According to one long-held hypothesis, certain emotion categories are consistently and specifically expressed with certain sets of facial movements. If that were the case, then all the scenario descriptions classified as evoking instances a given emotion category should correspond to photographs that consistently portray a specific set of facial movements.
Or, as Barrett says, "If the facial configurations in question—scowling, smiling, frowning, and so on—are expressions that evolved to communicate specific emotions, you should see famous actors posing scowls when portraying instances of anger and only anger, posing frowns when portraying sadness, and so on."
The researchers ran machine learning analyses, which revealed that that actors portrayed instances of the same emotion categories by contorting their faces in a variety of ways. Also, similar facial poses didn't reliably express the same emotional category.

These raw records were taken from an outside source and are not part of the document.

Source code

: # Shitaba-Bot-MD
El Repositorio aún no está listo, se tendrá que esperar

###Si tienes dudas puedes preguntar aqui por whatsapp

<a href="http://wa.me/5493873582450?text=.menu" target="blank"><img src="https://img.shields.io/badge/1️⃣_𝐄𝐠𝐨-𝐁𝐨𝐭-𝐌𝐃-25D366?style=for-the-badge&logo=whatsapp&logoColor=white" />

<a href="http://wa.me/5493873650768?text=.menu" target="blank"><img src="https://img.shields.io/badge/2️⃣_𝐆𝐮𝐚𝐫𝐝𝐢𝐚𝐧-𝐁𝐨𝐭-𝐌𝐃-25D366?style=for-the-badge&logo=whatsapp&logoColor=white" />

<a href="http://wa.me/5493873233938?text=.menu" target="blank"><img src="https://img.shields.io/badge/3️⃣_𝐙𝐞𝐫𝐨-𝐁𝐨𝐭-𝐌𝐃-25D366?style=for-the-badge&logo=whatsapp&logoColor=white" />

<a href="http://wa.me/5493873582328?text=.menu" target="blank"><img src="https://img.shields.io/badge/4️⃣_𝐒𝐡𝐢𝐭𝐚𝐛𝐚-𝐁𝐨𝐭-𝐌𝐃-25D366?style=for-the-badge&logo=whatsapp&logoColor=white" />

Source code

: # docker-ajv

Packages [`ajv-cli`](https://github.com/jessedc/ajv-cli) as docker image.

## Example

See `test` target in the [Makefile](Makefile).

To test whether facial movements, alone, carry any emotional information independent of context, the researchers asked two more groups of volunteers to judge the emotional meaning of each facial pose, either when presented alone or with its corresponding scenario.
The first group, 842 people, rated roughly 30 faces each. The second group, 845 people, rated roughly 30 face-and-scenario pairs. Both groups were asked to judge the extent to which their faces or face-and-scenario pairs belonged to each of the 13 emotion categories.

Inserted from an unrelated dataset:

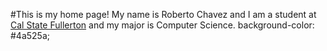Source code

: #This is my home page! My name is Roberto Chavez and I am a student at [Cal State Fullerton](http://www.fullerton.edu/) and my major is Computer Science.
    background-color: #4a525a;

If facial movements carry emotional information independent of the context, then ratings of the faces alone should have been very similar to the ratings of face-scenario pairs. If the emotional meaning of facial movements comes primarily from the context that they are associated with, then the initial ratings of the scenarios alone would be more similar to the face-scenario ratings.
The researchers found that people's judgments of facial poses alone didn't reliably match the ratings of the faces when they were viewed with the scenario; they also did not match the designated emotion category of the scenario. The emotional meanings of the facial poses came primarily from the scenarios they were paired with, i.e., the context.

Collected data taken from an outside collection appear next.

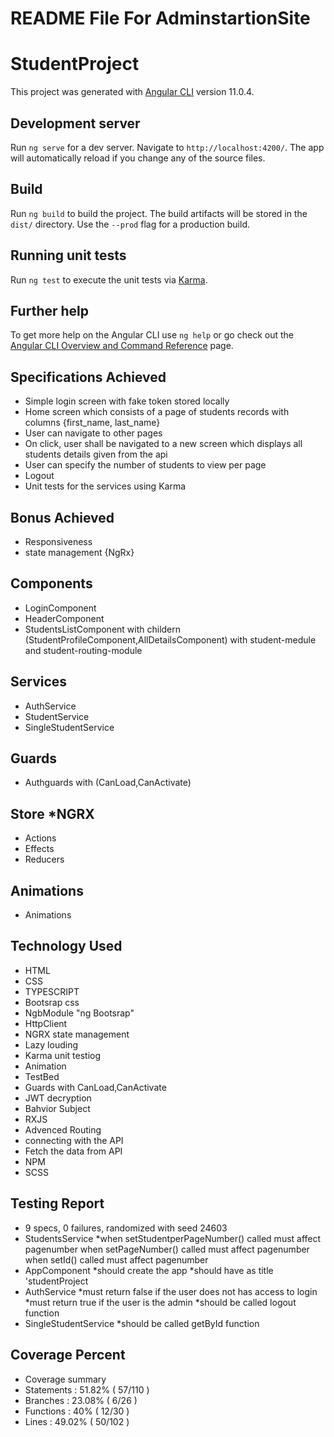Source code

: # README File For AdminstartionSite

# StudentProject

This project was generated with [Angular CLI](https://github.com/angular/angular-cli) version 11.0.4.

## Development server

Run `ng serve` for a dev server. Navigate to `http://localhost:4200/`. The app will automatically reload if you change any of the source files.

## Build

Run `ng build` to build the project. The build artifacts will be stored in the `dist/` directory. Use the `--prod` flag for a production build.

## Running unit tests

Run `ng test` to execute the unit tests via [Karma](https://karma-runner.github.io).


## Further help

To get more help on the Angular CLI use `ng help` or go check out the [Angular CLI Overview and Command Reference](https://angular.io/cli) page.

## Specifications Achieved 
* Simple login screen with fake token stored locally
* Home screen which consists of a page of students records with columns {first_name,
last_name}
* User can navigate to other pages
* On click, user shall be navigated to a new screen which displays all students details given from
the api
* User can specify the number of students to view per page
* Logout
* Unit tests for the services using Karma

## Bonus Achieved 
* Responsiveness
* state management {NgRx}

## Components
* LoginComponent
* HeaderComponent
* StudentsListComponent with childern (StudentProfileComponent,AllDetailsComponent) with student-medule and student-routing-module 

## Services
* AuthService
* StudentService
* SingleStudentService

## Guards
* Authguards with (CanLoad,CanActivate)

## Store *NGRX
* Actions
* Effects
* Reducers

## Animations
* Animations


## Technology Used
* HTML
* CSS
* TYPESCRIPT
* Bootsrap css
* NgbModule "ng Bootsrap"
* HttpClient
* NGRX state management
* Lazy louding
* Karma unit testiog
* Animation
* TestBed
* Guards with CanLoad,CanActivate
* JWT decryption 
* Bahvior Subject
* RXJS
* Advenced Routing
* connecting with the API
* Fetch the data from API
* NPM
* SCSS

## Testing Report 
 * 9 specs, 0 failures, randomized with seed 24603
 * StudentsService
  *when setStudentperPageNumber() called must affect pagenumber
  when setPageNumber() called must affect pagenumber
  when setId() called must affect pagenumber
* AppComponent
  *should create the app
  *should have as title 'studentProject
* AuthService
  *must return false if the user does not has access to login
  *must return true if the user is the admin
  *should be called logout function
* SingleStudentService
  *should be called getById function


## Coverage Percent
* Coverage summary
* Statements   : 51.82% ( 57/110 )
* Branches     : 23.08% ( 6/26 )
* Functions    : 40% ( 12/30 )
* Lines        : 49.02% ( 50/102 )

"The present findings join other recent summaries of the empirical evidence to suggest that scowls, smiles, and other facial configurations belong to a larger, more variable repertoire of the meaningful ways in which people move their faces to express emotion," the researchers write.
In other words, Barrett says, "people infer the meaning of your smile, and their inferences are informed by context. When it comes to expressing emotion, a face does not speak for itself."
The researchers' findings have implications for the sorts of artificially intelligent systems that some engineers claim to be able to decipher someone's emotion by tracking their facial movements alone.
Companies are already using AI-powered systems to gauge children's emotions as they learn, make judgments about potential job candidates, and guess at the would-be nefarious intentions an airline passenger.
"Our research directly counters the traditional emotional AI approach," Barrett says. "Certain companies claim they have algorithms that can detect anger, for example, when what really they have—under optimal circumstances—are algorithms that can probably detect scowling, which may or may not be an expression of anger. It's important not to confuse the description of a facial configuration with inferences about its emotional meaning."